Nothing like that today. Instead, the warmth of familiarity is replaced by the coldness of the lack of it, artists don’t know each other, or only accidentally, there is no insight, no knowledge, no turning to other branches of art to find new perspectives for their own questions. There would be many places to turn to.
There is a place to look around here, even if it’s not “Colonus’ glistening soil”.
“Thou hast come [...] O stranger […] to […] Colonus’ glistening soil,” goes Hippolyte Taine’s quote from the Chorus from Sophocles’ Oedipus at Colonus. “Behold the land that nourished and forged this so early maturing, majestic people,” Taine shows us around Greece. “There is no frost, but every 20 years at most; the scorching heat of summer is tempered by the breeze from the sea,” and then he continues: “this people has a custom to sleep in the streets from mid-May to late September” and then goes on to quote Euripides: “O, thou! The offspring of Erechtheus… always walking with sweet satisfaction in the radiant aether of your skies, where the sacred Nine Muses of Pieria tend to Harmonia with golden locks”, etc. Here, it’s not the same.

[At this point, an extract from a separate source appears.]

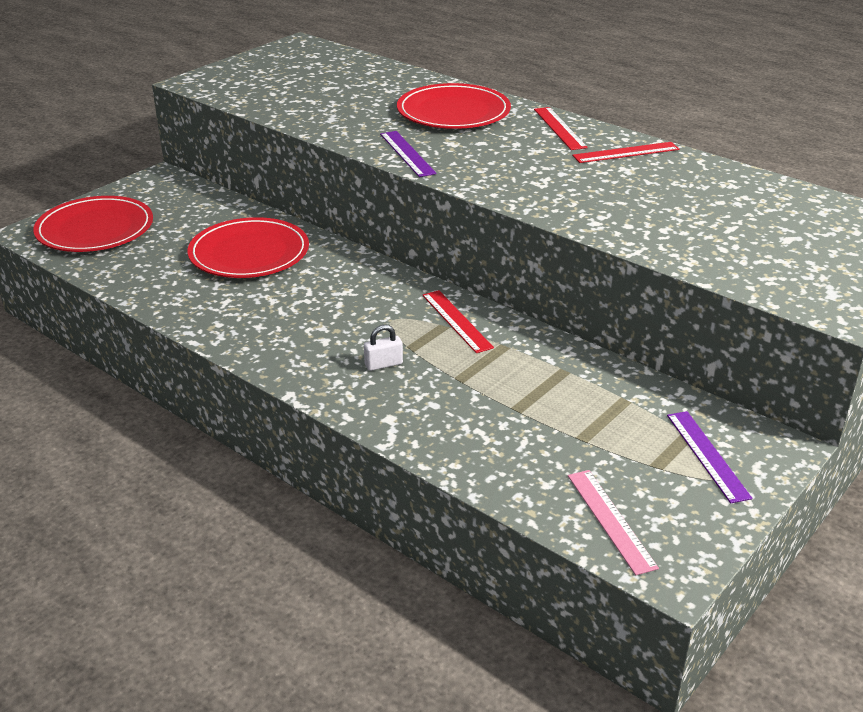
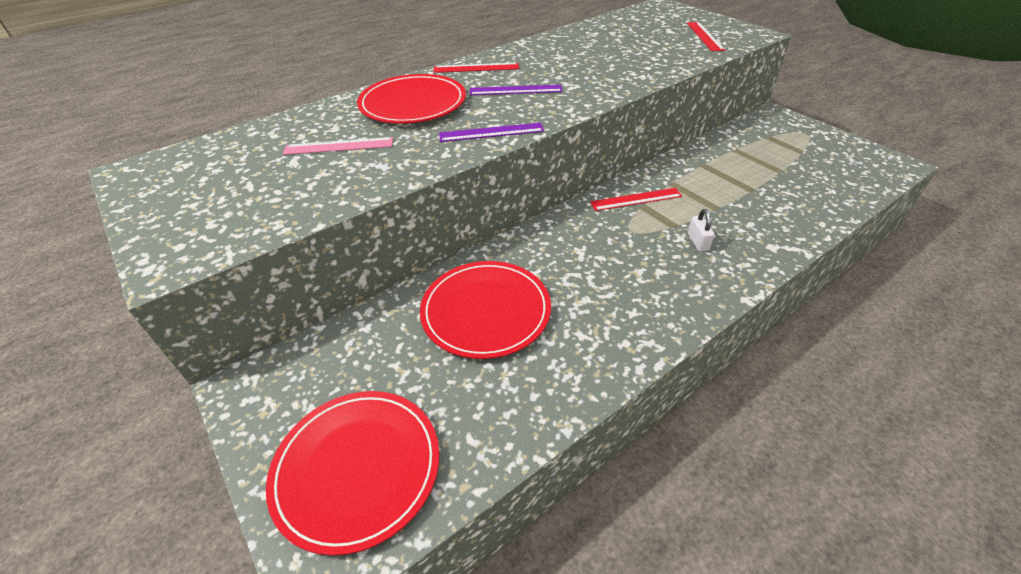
camera: 75 degrees left, 10 degrees up
pink ruler [568,470,659,575] -> pink ruler moved to [283,137,393,155]
red ruler [572,142,679,163] -> red ruler moved to [687,22,725,51]
purple ruler [667,411,752,504] -> purple ruler moved to [470,84,563,95]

Is it not? Here is this land, here is this people – “majestic” or not, radiant or not, icy or not. Do people sleep in the streets? Pictures at an exhibition; panorama, a tour, the only thing connecting them is how they differ from one another, all different, they together tell us what we ask of them. “A work of art talks about the things of the world by dispelling talk about the world,” Miklós Erdély says in his Marly Theses at a meeting of the Hungarian Atelier near Paris in 1980. A commendable effort to pay attention.